━━━ Given entries ━━━
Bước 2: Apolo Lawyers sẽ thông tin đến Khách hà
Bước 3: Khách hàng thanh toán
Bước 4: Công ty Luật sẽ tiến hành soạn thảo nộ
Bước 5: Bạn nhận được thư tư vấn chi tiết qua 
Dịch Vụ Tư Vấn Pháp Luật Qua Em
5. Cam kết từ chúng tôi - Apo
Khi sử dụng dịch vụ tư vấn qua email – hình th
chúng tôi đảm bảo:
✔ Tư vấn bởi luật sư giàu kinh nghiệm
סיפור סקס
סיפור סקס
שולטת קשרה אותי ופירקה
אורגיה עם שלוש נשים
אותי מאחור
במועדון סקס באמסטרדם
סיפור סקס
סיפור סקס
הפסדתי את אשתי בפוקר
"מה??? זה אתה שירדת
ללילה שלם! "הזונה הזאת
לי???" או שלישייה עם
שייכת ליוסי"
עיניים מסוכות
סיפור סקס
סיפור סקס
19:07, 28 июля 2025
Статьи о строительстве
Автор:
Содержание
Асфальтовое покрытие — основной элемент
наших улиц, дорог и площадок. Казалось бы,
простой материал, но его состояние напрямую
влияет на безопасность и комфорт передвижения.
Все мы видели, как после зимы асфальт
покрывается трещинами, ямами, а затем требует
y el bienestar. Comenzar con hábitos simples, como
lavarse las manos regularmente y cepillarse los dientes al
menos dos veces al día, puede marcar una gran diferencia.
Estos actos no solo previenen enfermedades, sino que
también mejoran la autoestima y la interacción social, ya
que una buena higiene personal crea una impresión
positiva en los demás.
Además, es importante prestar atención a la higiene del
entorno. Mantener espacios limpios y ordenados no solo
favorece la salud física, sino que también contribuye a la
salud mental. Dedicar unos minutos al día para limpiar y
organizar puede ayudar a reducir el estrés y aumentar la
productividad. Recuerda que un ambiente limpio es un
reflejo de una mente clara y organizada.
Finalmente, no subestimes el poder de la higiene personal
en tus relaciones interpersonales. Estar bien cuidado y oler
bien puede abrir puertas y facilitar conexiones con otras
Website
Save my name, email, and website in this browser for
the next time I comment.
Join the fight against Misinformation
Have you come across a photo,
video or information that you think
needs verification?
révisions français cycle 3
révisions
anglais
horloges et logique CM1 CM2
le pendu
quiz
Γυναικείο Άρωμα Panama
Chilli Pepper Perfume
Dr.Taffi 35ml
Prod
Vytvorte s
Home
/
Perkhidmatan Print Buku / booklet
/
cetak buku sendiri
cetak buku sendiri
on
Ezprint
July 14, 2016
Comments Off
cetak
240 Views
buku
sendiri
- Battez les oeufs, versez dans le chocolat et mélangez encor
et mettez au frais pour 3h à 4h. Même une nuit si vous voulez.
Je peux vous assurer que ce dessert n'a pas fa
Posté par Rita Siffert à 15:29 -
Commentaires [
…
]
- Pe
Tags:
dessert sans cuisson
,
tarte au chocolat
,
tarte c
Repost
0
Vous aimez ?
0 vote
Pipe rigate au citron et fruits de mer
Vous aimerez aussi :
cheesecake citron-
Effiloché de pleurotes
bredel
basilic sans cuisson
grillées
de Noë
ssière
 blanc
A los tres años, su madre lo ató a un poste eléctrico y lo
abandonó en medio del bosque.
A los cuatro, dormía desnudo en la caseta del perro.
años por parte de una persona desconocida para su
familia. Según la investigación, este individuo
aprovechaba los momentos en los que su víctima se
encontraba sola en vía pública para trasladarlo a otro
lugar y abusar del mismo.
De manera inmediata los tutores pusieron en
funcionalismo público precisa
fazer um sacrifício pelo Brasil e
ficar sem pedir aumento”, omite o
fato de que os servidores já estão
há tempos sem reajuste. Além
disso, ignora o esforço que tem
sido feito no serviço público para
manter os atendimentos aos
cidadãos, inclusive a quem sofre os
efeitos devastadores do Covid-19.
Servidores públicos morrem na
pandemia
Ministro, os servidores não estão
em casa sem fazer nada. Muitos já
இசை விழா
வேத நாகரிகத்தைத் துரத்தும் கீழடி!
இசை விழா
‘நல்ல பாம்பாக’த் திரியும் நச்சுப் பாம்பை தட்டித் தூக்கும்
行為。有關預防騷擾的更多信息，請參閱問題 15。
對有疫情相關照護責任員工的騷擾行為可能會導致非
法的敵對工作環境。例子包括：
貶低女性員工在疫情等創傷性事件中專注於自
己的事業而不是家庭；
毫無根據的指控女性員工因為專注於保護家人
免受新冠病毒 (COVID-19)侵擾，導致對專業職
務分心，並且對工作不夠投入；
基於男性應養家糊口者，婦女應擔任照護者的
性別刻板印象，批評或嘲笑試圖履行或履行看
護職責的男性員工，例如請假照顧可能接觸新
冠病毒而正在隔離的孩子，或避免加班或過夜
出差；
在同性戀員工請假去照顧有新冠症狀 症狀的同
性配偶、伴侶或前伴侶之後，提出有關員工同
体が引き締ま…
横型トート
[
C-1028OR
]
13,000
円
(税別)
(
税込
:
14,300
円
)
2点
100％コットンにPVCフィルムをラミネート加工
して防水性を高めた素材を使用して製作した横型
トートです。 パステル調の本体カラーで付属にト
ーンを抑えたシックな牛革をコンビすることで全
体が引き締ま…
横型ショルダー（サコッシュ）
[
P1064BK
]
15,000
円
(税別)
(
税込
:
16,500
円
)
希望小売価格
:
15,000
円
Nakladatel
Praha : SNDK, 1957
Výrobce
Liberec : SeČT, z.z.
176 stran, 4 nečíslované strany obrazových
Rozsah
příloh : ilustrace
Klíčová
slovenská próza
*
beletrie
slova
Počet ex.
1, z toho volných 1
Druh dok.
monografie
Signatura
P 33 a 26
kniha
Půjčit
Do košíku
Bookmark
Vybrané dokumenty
━━━
(What to do): Would you please copy every line of the data exactly?

(Result for this task):
Bước 2: Apolo Lawyers sẽ thông tin đến Khách hà
Bước 3: Khách hàng thanh toán
Bước 4: Công ty Luật sẽ tiến hành soạn thảo nộ
Bước 5: Bạn nhận được thư tư vấn chi tiết qua 
Dịch Vụ Tư Vấn Pháp Luật Qua Em
5. Cam kết từ chúng tôi - Apo
Khi sử dụng dịch vụ tư vấn qua email – hình th
chúng tôi đảm bảo:
✔ Tư vấn bởi luật sư giàu kinh nghiệm
סיפור סקס
סיפור סקס
שולטת קשרה אותי ופירקה
אורגיה עם שלוש נשים
אותי מאחור
במועדון סקס באמסטרדם
סיפור סקס
סיפור סקס
הפסדתי את אשתי בפוקר
"מה??? זה אתה שירדת
ללילה שלם! "הזונה הזאת
לי???" או שלישייה עם
שייכת ליוסי"
עיניים מסוכות
סיפור סקס
סיפור סקס
19:07, 28 июля 2025
Статьи о строительстве
Автор:
Содержание
Асфальтовое покрытие — основной элемент
наших улиц, дорог и площадок. Казалось бы,
простой материал, но его состояние напрямую
влияет на безопасность и комфорт передвижения.
Все мы видели, как после зимы асфальт
покрывается трещинами, ямами, а затем требует
y el bienestar. Comenzar con hábitos simples, como
lavarse las manos regularmente y cepillarse los dientes al
menos dos veces al día, puede marcar una gran diferencia.
Estos actos no solo previenen enfermedades, sino que
también mejoran la autoestima y la interacción social, ya
que una buena higiene personal crea una impresión
positiva en los demás.
Además, es importante prestar atención a la higiene del
entorno. Mantener espacios limpios y ordenados no solo
favorece la salud física, sino que también contribuye a la
salud mental. Dedicar unos minutos al día para limpiar y
organizar puede ayudar a reducir el estrés y aumentar la
productividad. Recuerda que un ambiente limpio es un
reflejo de una mente clara y organizada.
Finalmente, no subestimes el poder de la higiene personal
en tus relaciones interpersonales. Estar bien cuidado y oler
bien puede abrir puertas y facilitar conexiones con otras
Website
Save my name, email, and website in this browser for
the next time I comment.
Join the fight against Misinformation
Have you come across a photo,
video or information that you think
needs verification?
révisions français cycle 3
révisions
anglais
horloges et logique CM1 CM2
le pendu
quiz
Γυναικείο Άρωμα Panama
Chilli Pepper Perfume
Dr.Taffi 35ml
Prod
Vytvorte s
Home
/
Perkhidmatan Print Buku / booklet
/
cetak buku sendiri
cetak buku sendiri
on
Ezprint
July 14, 2016
Comments Off
cetak
240 Views
buku
sendiri
- Battez les oeufs, versez dans le chocolat et mélangez encor
et mettez au frais pour 3h à 4h. Même une nuit si vous voulez.
Je peux vous assurer que ce dessert n'a pas fa
Posté par Rita Siffert à 15:29 -
Commentaires [
…
]
- Pe
Tags:
dessert sans cuisson
,
tarte au chocolat
,
tarte c
Repost
0
Vous aimez ?
0 vote
Pipe rigate au citron et fruits de mer
Vous aimerez aussi :
cheesecake citron-
Effiloché de pleurotes
bredel
basilic sans cuisson
grillées
de Noë
ssière
 blanc
A los tres años, su madre lo ató a un poste eléctrico y lo
abandonó en medio del bosque.
A los cuatro, dormía desnudo en la caseta del perro.
años por parte de una persona desconocida para su
familia. Según la investigación, este individuo
aprovechaba los momentos en los que su víctima se
encontraba sola en vía pública para trasladarlo a otro
lugar y abusar del mismo.
De manera inmediata los tutores pusieron en
funcionalismo público precisa
fazer um sacrifício pelo Brasil e
ficar sem pedir aumento”, omite o
fato de que os servidores já estão
há tempos sem reajuste. Além
disso, ignora o esforço que tem
sido feito no serviço público para
manter os atendimentos aos
cidadãos, inclusive a quem sofre os
efeitos devastadores do Covid-19.
Servidores públicos morrem na
pandemia
Ministro, os servidores não estão
em casa sem fazer nada. Muitos já
இசை விழா
வேத நாகரிகத்தைத் துரத்தும் கீழடி!
இசை விழா
‘நல்ல பாம்பாக’த் திரியும் நச்சுப் பாம்பை தட்டித் தூக்கும்
行為。有關預防騷擾的更多信息，請參閱問題 15。
對有疫情相關照護責任員工的騷擾行為可能會導致非
法的敵對工作環境。例子包括：
貶低女性員工在疫情等創傷性事件中專注於自
己的事業而不是家庭；
毫無根據的指控女性員工因為專注於保護家人
免受新冠病毒 (COVID-19)侵擾，導致對專業職
務分心，並且對工作不夠投入；
基於男性應養家糊口者，婦女應擔任照護者的
性別刻板印象，批評或嘲笑試圖履行或履行看
護職責的男性員工，例如請假照顧可能接觸新
冠病毒而正在隔離的孩子，或避免加班或過夜
出差；
在同性戀員工請假去照顧有新冠症狀 症狀的同
性配偶、伴侶或前伴侶之後，提出有關員工同
体が引き締ま…
横型トート
[
C-1028OR
]
13,000
円
(税別)
(
税込
:
14,300
円
)
2点
100％コットンにPVCフィルムをラミネート加工
して防水性を高めた素材を使用して製作した横型
トートです。 パステル調の本体カラーで付属にト
ーンを抑えたシックな牛革をコンビすることで全
体が引き締ま…
横型ショルダー（サコッシュ）
[
P1064BK
]
15,000
円
(税別)
(
税込
:
16,500
円
)
希望小売価格
:
15,000
円
Nakladatel
Praha : SNDK, 1957
Výrobce
Liberec : SeČT, z.z.
176 stran, 4 nečíslované strany obrazových
Rozsah
příloh : ilustrace
Klíčová
slovenská próza
*
beletrie
slova
Počet ex.
1, z toho volných 1
Druh dok.
monografie
Signatura
P 33 a 26
kniha
Půjčit
Do košíku
Bookmark
Vybrané dokumenty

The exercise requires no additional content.